Closed XJay18 closed 1 year ago

XJay18 commented 1 year ago

Hi, thanks for the great project!

Recently, I used your implemented TetrahedraTracer to do some experiments. When I tested TetrahedraTracer.find_visited_cells function, I obtained some unexpected results for the output barycentric_coordinates.

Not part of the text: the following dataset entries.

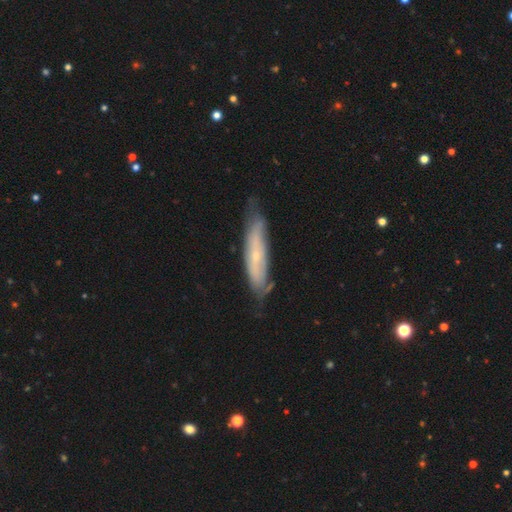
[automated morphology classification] This appears to be a featured or disk galaxy (58%). Merging: none (64%).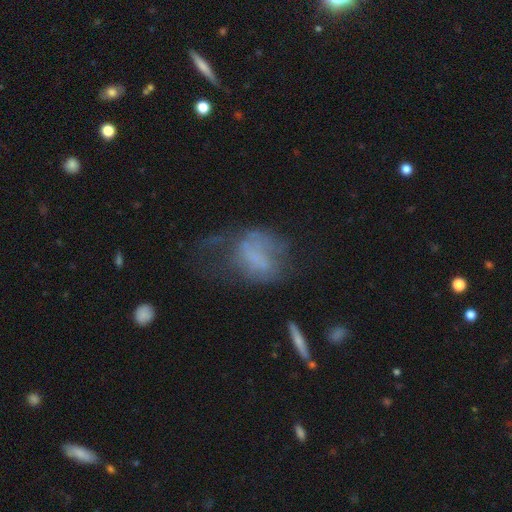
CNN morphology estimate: Smooth or featured? smooth (47%)
Merging? major disturbance (45%)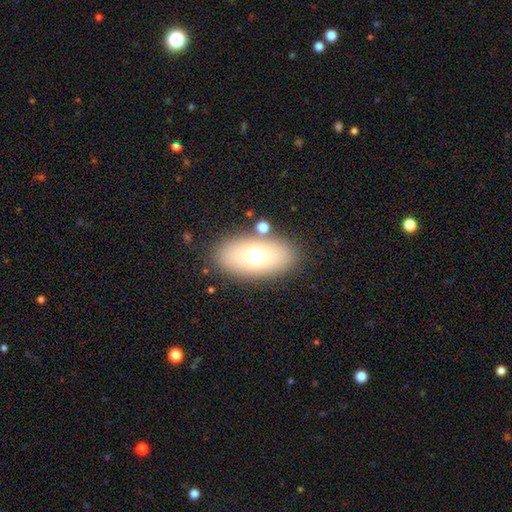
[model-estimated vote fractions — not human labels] The model was most divided on "smooth or featured": smooth: 64%, featured or disk: 22%, star or artifact: 14%. More confident: how rounded — in between (83%); merging — none (80%).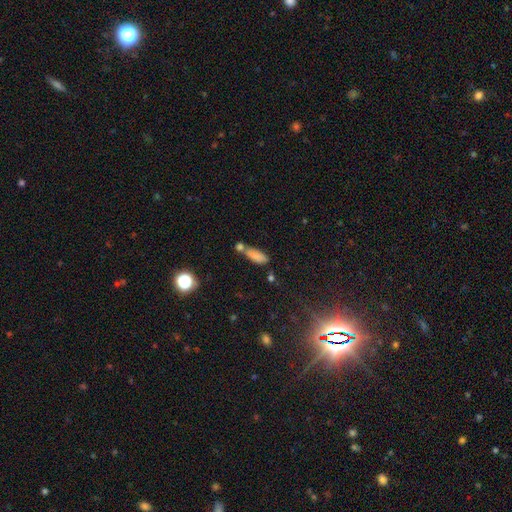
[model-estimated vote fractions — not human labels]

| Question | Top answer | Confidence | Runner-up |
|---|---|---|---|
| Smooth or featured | smooth | 80% | star or artifact (11%) |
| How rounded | in between | 64% | cigar-shaped (33%) |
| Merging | none | 46% | merger (35%) |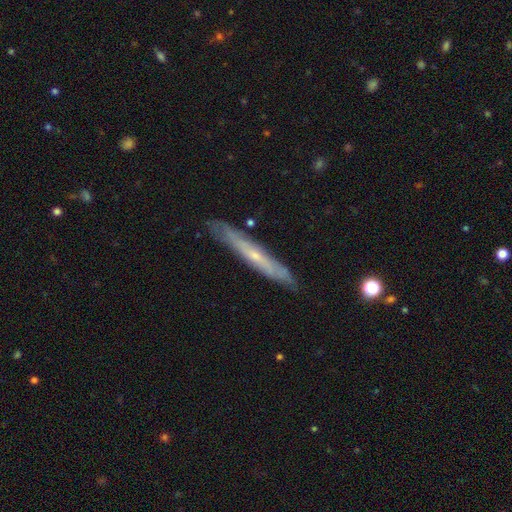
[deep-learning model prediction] This is likely a featured or disk galaxy (62%). It is clearly viewed edge-on (88%). Edge-on bulge: possibly rounded (54%). Merging: clearly none (86%).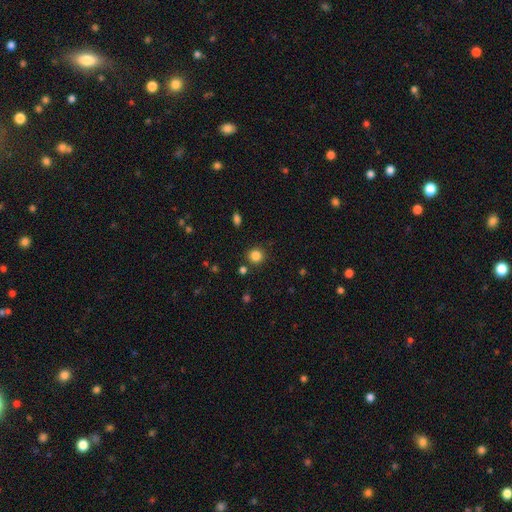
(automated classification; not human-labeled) Overall: smooth (84%). How rounded: round (91%). Merging: none (85%).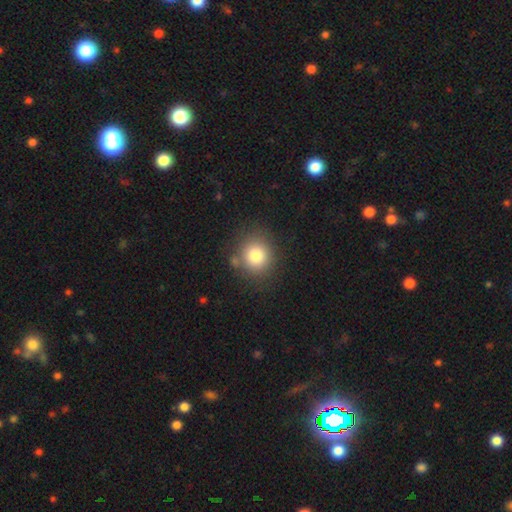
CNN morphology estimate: Overall: smooth (81%). How rounded: round (88%). Merging: none (80%).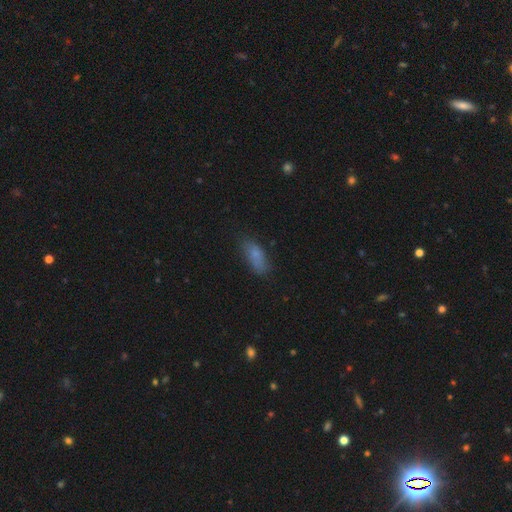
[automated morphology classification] This is likely a smooth galaxy (78%). How rounded: likely in between (76%). Merging: likely none (68%).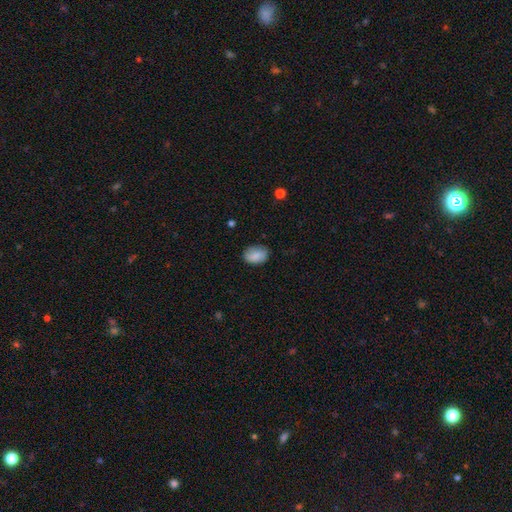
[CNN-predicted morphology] This is clearly a smooth galaxy (83%). How rounded: likely in between (79%). Merging: likely none (78%).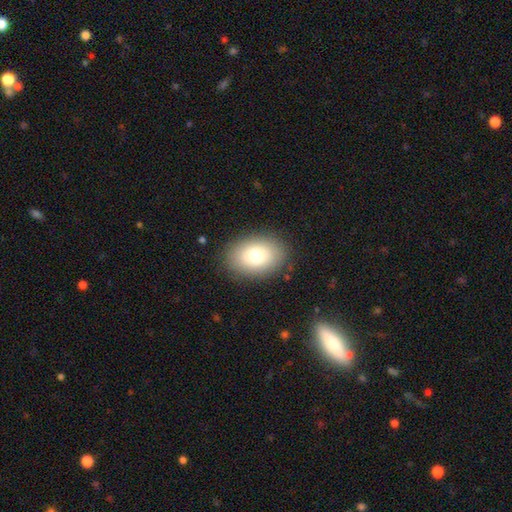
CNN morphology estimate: A smooth galaxy with no disk features (72%) that is in between round and cigar-shaped (78%).

Vote fractions:
- Smooth or featured? smooth: 72% / featured or disk: 19% / star or artifact: 9%
- How rounded? in between: 78% / round: 21% / cigar-shaped: 1%
- Merging? none: 85% / minor disturbance: 10% / major disturbance: 4% / merger: 1%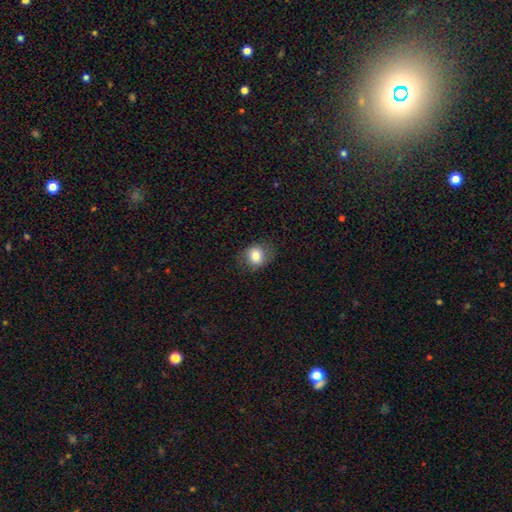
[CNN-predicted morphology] A smooth galaxy with no disk features (79%) that is round (62%). Merging: none (77%).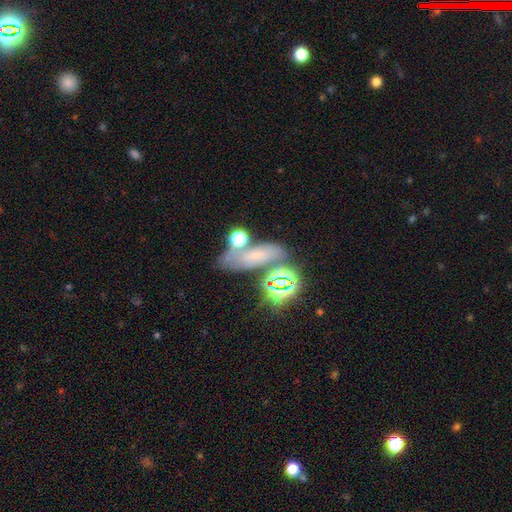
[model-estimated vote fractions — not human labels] Q: Smooth or featured?
A: smooth (41%); runner-up: star or artifact (33%)
Q: Merging?
A: none (52%); runner-up: merger (20%)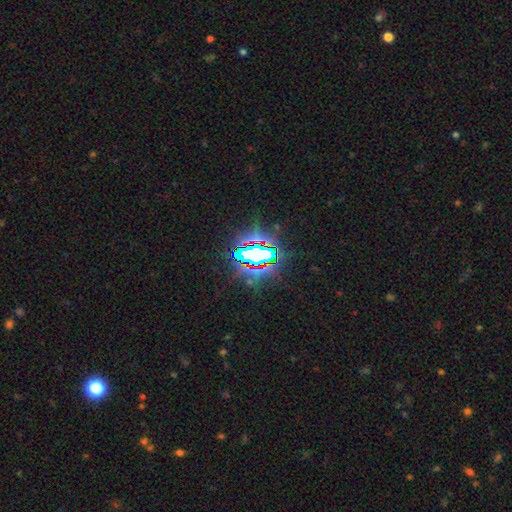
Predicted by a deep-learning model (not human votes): Smooth or featured: star or artifact — 76% (smooth — 13%)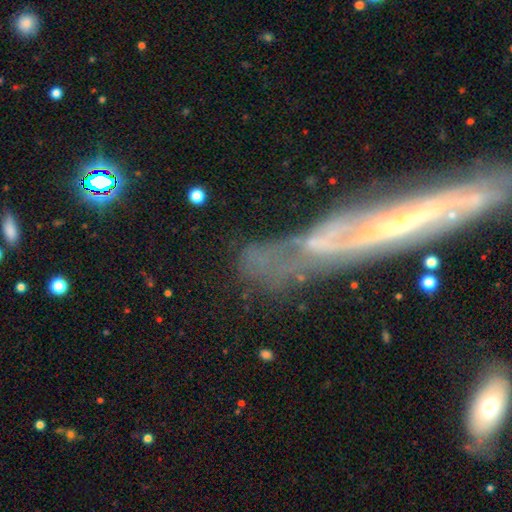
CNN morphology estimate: featured or disk 46%, smooth 33%, star or artifact 21%. Down the decision tree: merging — none (41%).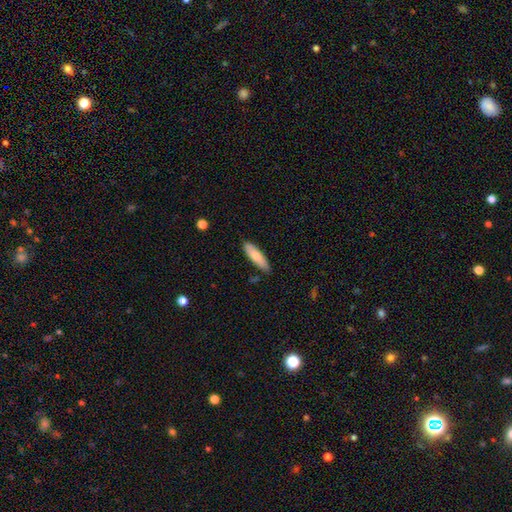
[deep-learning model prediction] Overall: smooth (79%). How rounded: cigar-shaped (61%; in between 38%). Merging: none (83%).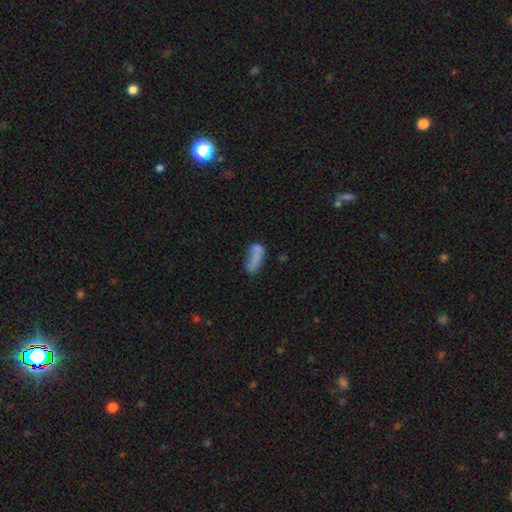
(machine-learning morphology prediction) This is likely a smooth galaxy (69%). How rounded: likely in between (74%). Merging: marginally none (37%).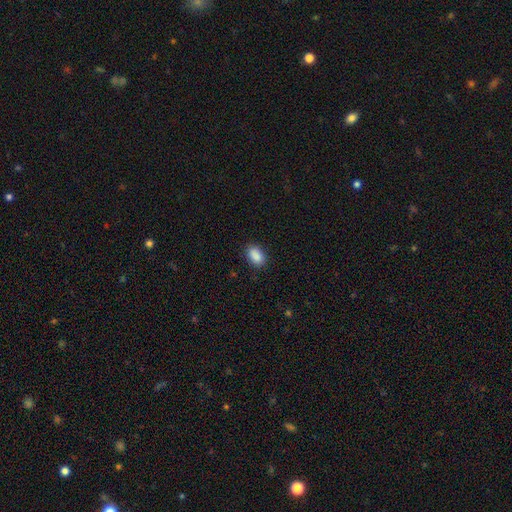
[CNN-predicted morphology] Overall: smooth (90%). How rounded: in between (90%). Merging: none (87%).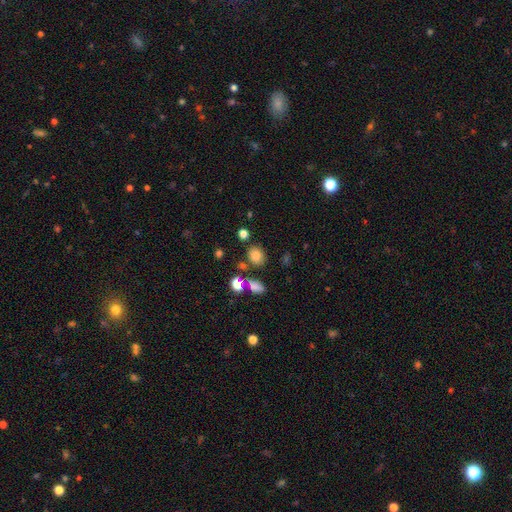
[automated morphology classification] smooth_or_featured: smooth (p=0.79) [alt: star or artifact p=0.15]
how_rounded: round (p=0.62) [alt: in between p=0.37]
merging: none (p=0.76) [alt: minor disturbance p=0.12]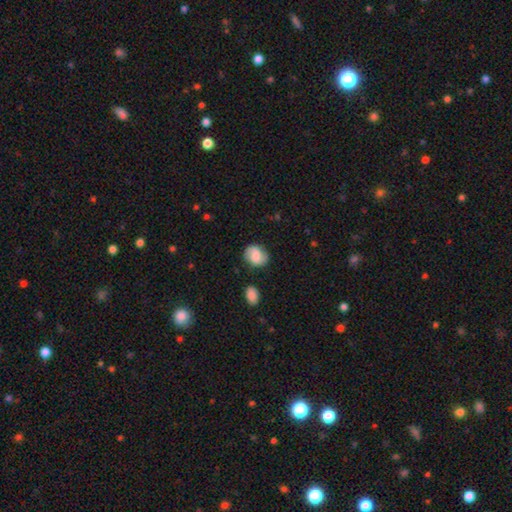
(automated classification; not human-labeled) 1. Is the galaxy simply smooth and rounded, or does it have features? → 53% smooth, 39% featured or disk, 8% star or artifact.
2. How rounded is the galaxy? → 64% round, 35% in between, 1% cigar-shaped.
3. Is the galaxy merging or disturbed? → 75% none, 16% minor disturbance, 5% major disturbance, 4% merger.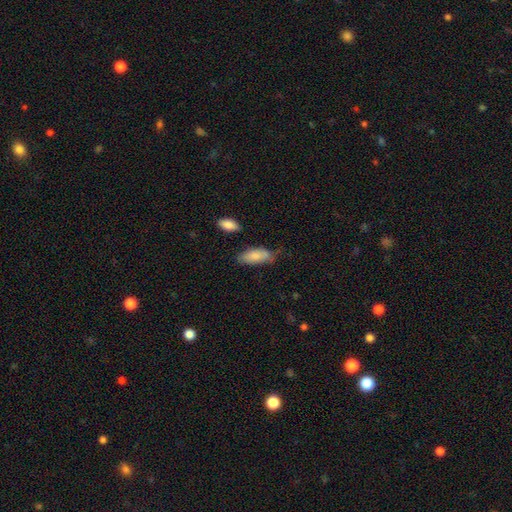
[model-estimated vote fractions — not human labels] A smooth galaxy with no disk features (83%) that is in between round and cigar-shaped (79%). Merging: none (62%).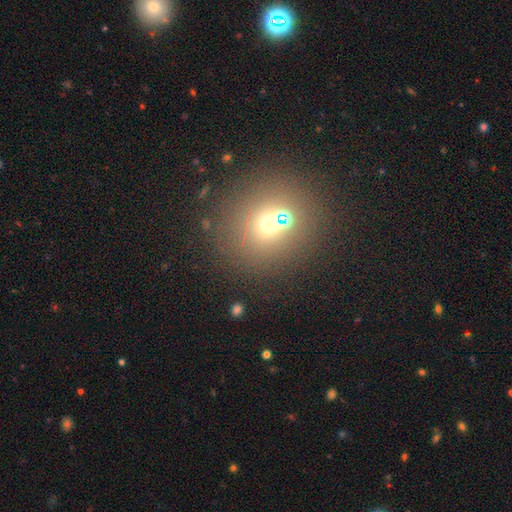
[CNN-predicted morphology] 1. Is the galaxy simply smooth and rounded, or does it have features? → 54% smooth, 28% star or artifact, 18% featured or disk.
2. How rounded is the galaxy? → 80% round, 19% in between, 1% cigar-shaped.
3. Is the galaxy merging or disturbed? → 47% none, 42% merger, 7% minor disturbance, 4% major disturbance.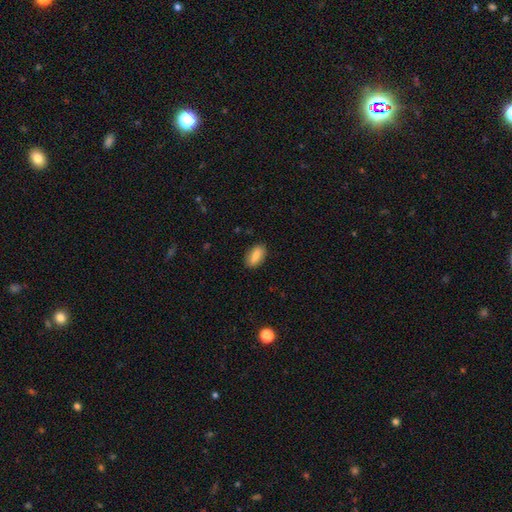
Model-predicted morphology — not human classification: This is clearly a smooth galaxy (84%). How rounded: clearly in between (89%). Merging: clearly none (87%).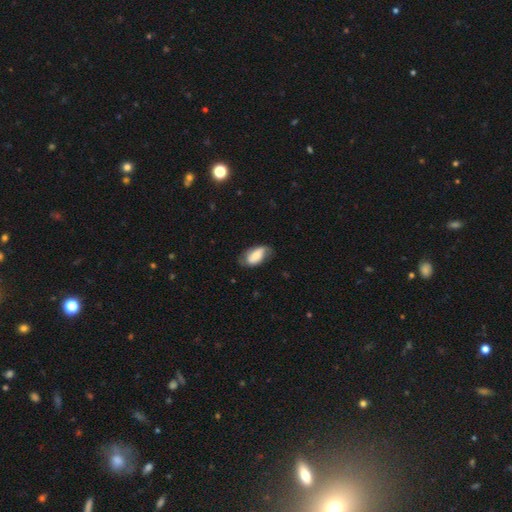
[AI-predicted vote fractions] This is possibly a smooth galaxy (54%). How rounded: clearly in between (92%). Merging: possibly none (56%).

To be specific, here is the testing code:

import torch
from tetranerf.utils.extension import TetrahedraTracer, interpolate_values

device = torch.device("cuda:0")

cuda_vertices = torch.tensor([
    [0.,0.,0.], [1.,0.,0.], [0.,1.,0.], [0.,0.,1.],
    [1.,1.,0.], [0.,2.,0.], [0.,1.,1.],
    [-1.,0.,0.], [-1.,1.,0.], [-1.,0.,1.],
], device=device)

cuda_cells = torch.tensor([
    [0,1,2,3],
    [2,4,5,6],
    [7,0,8,9]
], dtype=torch.int32, device=device)

ray_origins = torch.tensor([[0.2,-4.,0.2]], device=device)
ray_directions = torch.tensor([[0.,1.,0.]], device=device)

tetrahedra_field = torch.tensor([
    [0., 1., 2., 3., 4., 5., 6., 7., 8., 9.],
    [-9.,-8.,-7.,-6.,-5.,-4.,-3.,-2.,-1., 0]
], device=device)

tracer = TetrahedraTracer(device)
tracer.load_tetrahedra(cuda_vertices, cuda_cells)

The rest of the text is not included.